ECLI:NL:GHSHE:2022:3540
Gerechtshof 's-Hertogenbosch
- Hoger beroep
- Rechtspraak.nl
Hoger beroep tegen vonnis van de rechtbank Limburg inzake poging tot moord
In deze zaak gaat het om een hoger beroep tegen een vonnis van de rechtbank Limburg, zittingsplaats Roermond, dat op 9 februari 2022 is gewezen. De rechtbank had de verdachte, geboren in 1952 en thans verblijvende in De Rooyse Wissel te Oostrum, schuldig bevonden aan poging tot moord, maar had geen straf of maatregel opgelegd. De benadeelde partij had een vordering ingediend, die gedeeltelijk werd toegewezen. De verdachte heeft tegen dit vonnis hoger beroep ingesteld.
Tijdens de zitting in hoger beroep heeft het hof kennisgenomen van de vordering van de advocaat-generaal, die het vonnis van de rechtbank wilde vernietigen, behalve de beslissing om geen straf of maatregel op te leggen. De advocaat-generaal heeft gevorderd dat de verdachte wordt veroordeeld tot een gevangenisstraf van 12 maanden en dat de vordering van de benadeelde partij wordt toegewezen, vermeerderd met wettelijke rente. De raadsman van de verdachte heeft verweer gevoerd en gepleit voor matiging van de vordering van de benadeelde partij.
Het hof heeft het vonnis van de rechtbank in stand gelaten, met aanvulling van de overwegingen over de toepassing van artikel 9a van het Wetboek van Strafrecht.
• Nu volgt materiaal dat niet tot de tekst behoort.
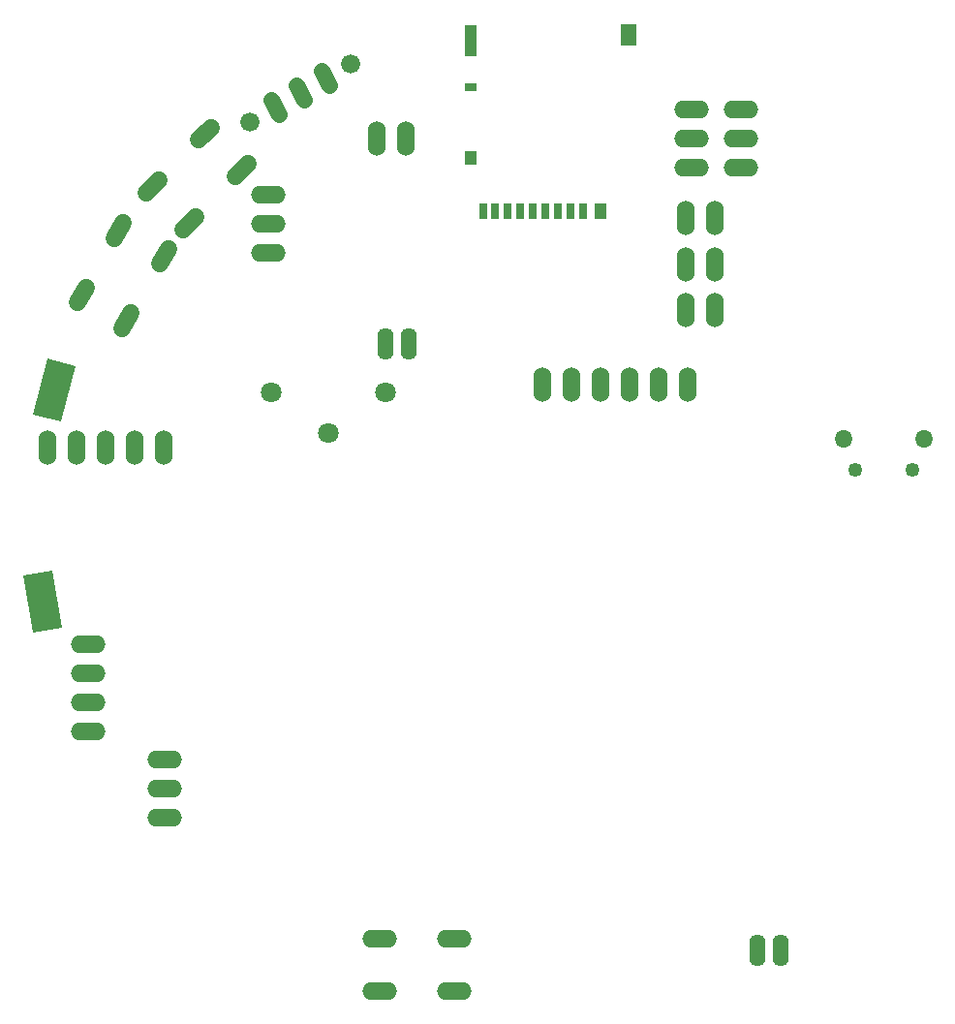
<source format=gbs>
G04 #@! TF.FileFunction,Soldermask,Bot*
%FSLAX46Y46*%
G04 Gerber Fmt 4.6, Leading zero omitted, Abs format (unit mm)*
G04 Created by KiCad (PCBNEW 4.0.1-stable) date 2017/06/17 11:06:08*
%MOMM*%
G01*
G04 APERTURE LIST*
%ADD10C,0.100000*%
%ADD11O,1.400000X2.800000*%
%ADD12C,1.800000*%
%ADD13C,1.422400*%
%ADD14C,1.676400*%
%ADD15O,1.524000X3.048000*%
%ADD16O,3.048000X1.524000*%
%ADD17C,1.524000*%
%ADD18R,0.647700X1.399540*%
%ADD19R,1.099820X0.797560*%
%ADD20R,1.099820X2.799080*%
%ADD21R,1.399540X1.899920*%
%ADD22R,0.998220X1.399540*%
%ADD23R,1.099820X1.198880*%
%ADD24O,1.550000X1.550000*%
%ADD25O,1.250000X1.250000*%
G04 APERTURE END LIST*
D10*
D11*
X148000000Y-140000000D03*
X146000000Y-140000000D03*
D10*
G36*
X82690361Y-112221945D02*
X81808228Y-107219121D01*
X84309639Y-106778055D01*
X85191772Y-111780879D01*
X82690361Y-112221945D01*
X82690361Y-112221945D01*
G37*
D12*
X108500000Y-94800000D03*
X113500000Y-91200000D03*
X103500000Y-91200000D03*
D13*
X104155895Y-66885917D02*
X103444695Y-65654083D01*
X106355600Y-65615917D02*
X105644400Y-64384083D01*
X108555305Y-64345917D02*
X107844105Y-63114083D01*
D14*
X101600591Y-67540000D03*
X110399409Y-62460000D03*
D15*
X94080000Y-96000000D03*
X91540000Y-96000000D03*
X89000000Y-96000000D03*
X86460000Y-96000000D03*
X83920000Y-96000000D03*
X139730000Y-76000000D03*
X142270000Y-76000000D03*
X142270000Y-80000000D03*
X139730000Y-80000000D03*
X142270000Y-84000000D03*
X139730000Y-84000000D03*
D16*
X103250000Y-73960000D03*
X103250000Y-76500000D03*
X103250000Y-79040000D03*
D15*
X112730000Y-69000000D03*
X115270000Y-69000000D03*
D16*
X94200000Y-123260000D03*
X94200000Y-125800000D03*
X94200000Y-128340000D03*
X87500000Y-113190000D03*
X87500000Y-115730000D03*
X87500000Y-118270000D03*
X87500000Y-120810000D03*
D15*
X127150000Y-90500000D03*
X129690000Y-90500000D03*
X132230000Y-90500000D03*
X134770000Y-90500000D03*
X137310000Y-90500000D03*
X139850000Y-90500000D03*
D17*
X92563754Y-73739275D02*
X93641384Y-72661645D01*
X97161645Y-69141384D02*
X98239275Y-68063754D01*
X95760725Y-76936246D02*
X96838355Y-75858616D01*
X100358616Y-72338355D02*
X101436246Y-71260725D01*
X86535663Y-83345233D02*
X87297663Y-82025411D01*
X89786863Y-77713989D02*
X90548863Y-76394167D01*
X90451137Y-85605833D02*
X91213137Y-84286011D01*
X93702337Y-79974589D02*
X94464337Y-78654767D01*
D16*
X119501200Y-143510600D03*
X112998800Y-143510600D03*
X119501200Y-138989400D03*
X112998800Y-138989400D03*
D18*
X130697860Y-75398240D03*
X129598040Y-75398240D03*
X128498220Y-75398240D03*
X127400940Y-75398240D03*
X126301120Y-75398240D03*
X125201300Y-75398240D03*
X124101480Y-75398240D03*
X123001660Y-75398240D03*
X122051700Y-75398240D03*
D19*
X120951880Y-64499100D03*
D20*
X120951880Y-60473200D03*
D21*
X134749160Y-59949960D03*
D22*
X132249800Y-75398240D03*
D23*
X120951880Y-70699240D03*
D10*
G36*
X82615874Y-93124751D02*
X83930675Y-88217848D01*
X86384126Y-88875249D01*
X85069325Y-93782152D01*
X82615874Y-93124751D01*
X82615874Y-93124751D01*
G37*
D16*
X140250000Y-66460000D03*
X140250000Y-69000000D03*
X140250000Y-71540000D03*
X144500000Y-66460000D03*
X144500000Y-69000000D03*
X144500000Y-71540000D03*
D24*
X160500000Y-95300000D03*
X153500000Y-95300000D03*
D25*
X159500000Y-98000000D03*
X154500000Y-98000000D03*
D11*
X115500000Y-87000000D03*
X113500000Y-87000000D03*
M02*

</source>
Het hof heeft geconcludeerd dat, hoewel de verdachte een ernstig delict heeft gepleegd, de omstandigheden van de zaak, waaronder de langdurige behandeling van de verdachte in het kader van een tbs-maatregel, maken dat een gevangenisstraf niet opportuun is. Het hof bevestigt derhalve de beslissing van de rechtbank om geen straf of maatregel op te leggen.